Under the U.N. resolution, passed in November, Iraq must disarm or face serious consequences.
It was the 12th such mass dropping of leaflets, including many warning the Iraqi military to stop targeting U.S. and British warplanes, in the last three months.

U.S.: NO COUP PLAN
Also on Thursday, the State Department dismissed an Iranian report that the United States was planning a bloodless coup to remove Saddam from power.

But State Department spokesman Richard Boucher noted that Secretary of State Colin Powell and Rumsfeld have both spoken in favor of Saddam resigning. “If he has the option, he ought to take it. ... I’m not aware of any active efforts to promote such proposals,” Boucher said.

The Iranian daily Entekhab reported on Thursday that the United States wants to remove Saddam from power without the cost or bloodshed of another war. The newspaper said the German foreign minister told his Iranian counterpart by telephone that Washington sought a bloodless coup with the help of Russian President Vladimir Putin.

“It’s been heard that Joschka Fischer, German foreign minister, has told Kamal Kharrazi in a phone conversation that America is set to overthrow Saddam Hussein without a war, bloodshed and heavy military expenditure,” it said.

The German foreign ministry confirmed the two ministers spoke by telephone, but declined to comment on the content of their discussion.

At the same time, a group of Arab writers and lawyers planned to appeal to the Arab world to put pressure on Saddam to step down.

“We call upon public opinion in the Arab world to exercise pressure for the dismissal from power of Saddam Hussein and his close aides in order to stop a war that threatens catastrophe for the people of the region,” said a copy of the appeal, obtained by Reuters and set to be published later this week.

“The immediate resignation of Saddam, whose rule over three decades has been a nightmare for Iraq and the Arab world, is the only way around further violence,” it reads.

The appeal — made by lawyers and writers fed up with their governments’ opposition to U.S. policy on Iraq without presenting an alternative — also calls for international human rights monitors to be stationed across Iraq to oversee a transition to democratic rule.

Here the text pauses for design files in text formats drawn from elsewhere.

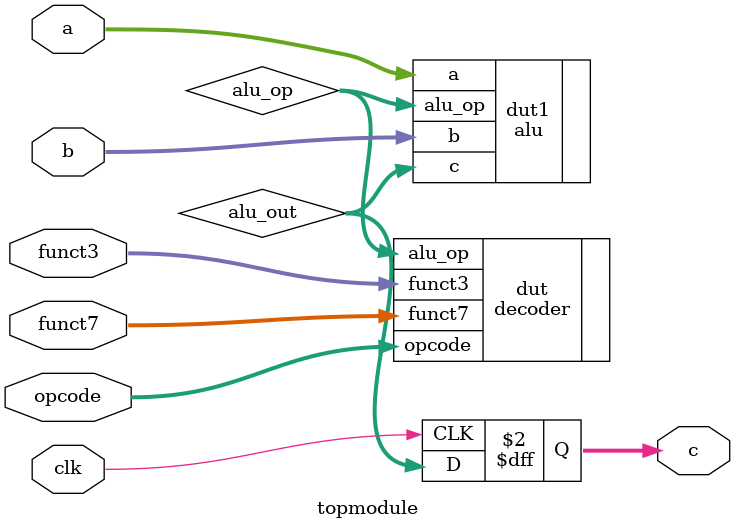
<source format=v>
module topmodule(input  [6:0] opcode,
    input clk,
    input  [6:0] funct7,
    input  [2:0] funct3,
    input [31:0]a,
    input [31:0]b,
    output reg [31:0]c);
    
    wire [3:0] alu_op;
    wire [31:0] alu_out;
    decoder dut(.funct7(funct7),.funct3(funct3),.opcode(opcode),.alu_op(alu_op));
    alu dut1(.a(a),.b(b),.alu_op(alu_op),.c(alu_out));
    
    always@(posedge clk)
    c <= alu_out;
    
endmodule

</source>
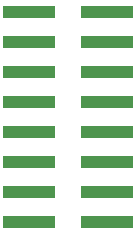
<source format=gbr>
%TF.GenerationSoftware,KiCad,Pcbnew,(6.0.11)*%
%TF.CreationDate,2024-01-12T21:04:37+00:00*%
%TF.ProjectId,EcoIDSwitch,45636f49-4453-4776-9974-63682e6b6963,rev?*%
%TF.SameCoordinates,Original*%
%TF.FileFunction,Paste,Top*%
%TF.FilePolarity,Positive*%
%FSLAX46Y46*%
G04 Gerber Fmt 4.6, Leading zero omitted, Abs format (unit mm)*
G04 Created by KiCad (PCBNEW (6.0.11)) date 2024-01-12 21:04:37*
%MOMM*%
%LPD*%
G01*
G04 APERTURE LIST*
%ADD10R,4.400000X1.100000*%
G04 APERTURE END LIST*
D10*
%TO.C,SW1*%
X158450000Y-70160000D03*
X158450000Y-72700000D03*
X158450000Y-75240000D03*
X158450000Y-77780000D03*
X158450000Y-80320000D03*
X158450000Y-82860000D03*
X158450000Y-85400000D03*
X158450000Y-87940000D03*
X165050000Y-87940000D03*
X165050000Y-85400000D03*
X165050000Y-82860000D03*
X165050000Y-80320000D03*
X165050000Y-77780000D03*
X165050000Y-75240000D03*
X165050000Y-72700000D03*
X165050000Y-70160000D03*
%TD*%
M02*

</source>
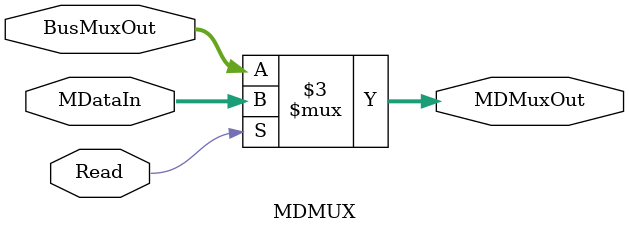
<source format=v>
`timescale 1ns/10ps
module MDMUX (
	output reg [31:0] MDMuxOut,
	input wire[31:0] BusMuxOut,
	input wire[31:0] MDataIn,
	input wire Read
);

	always@(*) begin
		if(Read) begin
			MDMuxOut[31:0] = MDataIn[31:0];
		end
		else begin
			MDMuxOut[31:0] = BusMuxOut[31:0];
		end
	end
endmodule
//`timescale 1ns/10ps
//module MDR(
//	input [31:0] inputD,
//	output reg [31:0] outputQ,
//	input Clock,
//	input write_enable,
//	input Clear
//);
//
//	initial outputQ = 0;
//	
//	always@(posedge Clock) 
//	begin
//		if (Clear) begin
//			outputQ[31:0] <= 32'b0;
//		end
//		else if (write_enable) begin
//			outputQ = inputD;
//		end 
//	end
//
////input [31:0] inputD;
////output [31:0] outputQ;
//
//endmodule




</source>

The idea of asylum for Saddam in return for his resignation was put forward recently in an open letter to Saddam by Ghassan Tueini, a former Lebanese statesman and publisher of Beirut’s influential An-Nahar daily. The letter was titled “resignation is more honorable.”

IRAQ CONDEMNS RESOLUTION
A U.N. resolution passed Monday by a 13-0 vote with Russia and Syria abstaining, puts new limits on Iraq’s purchases of certain communications equipment and antibiotics that the United States and Britain said could be used by the Iraqi military in a war.

Iraq criticized the resolution in editorials in the state-run press. The daily Al-Jumhuriya said the resolution, which deals with goods Iraq can import under the U.N. oil for food program, is new evidence of Washington’s “hegemony” over the Security Council.

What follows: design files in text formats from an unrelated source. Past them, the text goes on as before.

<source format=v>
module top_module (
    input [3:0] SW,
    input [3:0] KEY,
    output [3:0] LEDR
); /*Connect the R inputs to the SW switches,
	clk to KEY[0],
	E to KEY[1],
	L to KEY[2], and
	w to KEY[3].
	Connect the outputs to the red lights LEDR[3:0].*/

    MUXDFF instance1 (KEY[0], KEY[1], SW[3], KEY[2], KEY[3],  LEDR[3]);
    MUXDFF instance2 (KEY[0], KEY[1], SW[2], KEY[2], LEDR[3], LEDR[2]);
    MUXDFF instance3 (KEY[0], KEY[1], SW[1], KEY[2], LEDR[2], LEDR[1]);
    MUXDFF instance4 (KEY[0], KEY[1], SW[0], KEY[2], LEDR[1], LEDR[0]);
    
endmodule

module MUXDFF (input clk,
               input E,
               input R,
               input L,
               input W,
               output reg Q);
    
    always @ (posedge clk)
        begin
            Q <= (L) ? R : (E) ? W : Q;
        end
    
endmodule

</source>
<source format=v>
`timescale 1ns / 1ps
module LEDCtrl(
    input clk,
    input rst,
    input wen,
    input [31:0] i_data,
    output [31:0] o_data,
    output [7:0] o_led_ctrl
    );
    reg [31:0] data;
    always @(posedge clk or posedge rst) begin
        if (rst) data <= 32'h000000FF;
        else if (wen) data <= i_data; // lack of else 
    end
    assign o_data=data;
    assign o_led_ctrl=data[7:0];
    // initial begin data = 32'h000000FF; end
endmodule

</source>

“This is a bad resolution which would lead to inflicting a deliberate damage and harm to our people,” the paper said.
It said the members of the Security Council should “stand against the obvious U.S. domination of the council and ... foil the mad U.S. attempts to wage aggression on Iraq under the cover of the Security Council.”

MILITARY INDUSTRIAL SITE SEARCHED
On Thursday, U.N. weapons inspectors continued their effort to verify Baghdad’s claim that it has no weapons of mass destruction. A U.N. spokesman said teams from the U.N. Monitoring, Verification and Inspection Commission and the International Atomic Energy Agency drove to six sites in central and northwest Iraq.

One team returned to the Al Fat’h military industry site 18 miles west of Baghdad which conducts research and development on missiles and rockets. It was unclear why they made a second visit to the site.

On Wednesday, inspectors searched another missile maintenance workshop, a repair shop for heavy trucks and returned to a brewery and a 7UP bottling plant for another inspection.

U.N. sources told Reuters that the experts would start aerial inspections by helicopter in the next few days.
The inspectors would also set up a permanent base in the town of Mosul on Saturday to oversee inspections in northern Iraq, the U.N. sources told Reuters.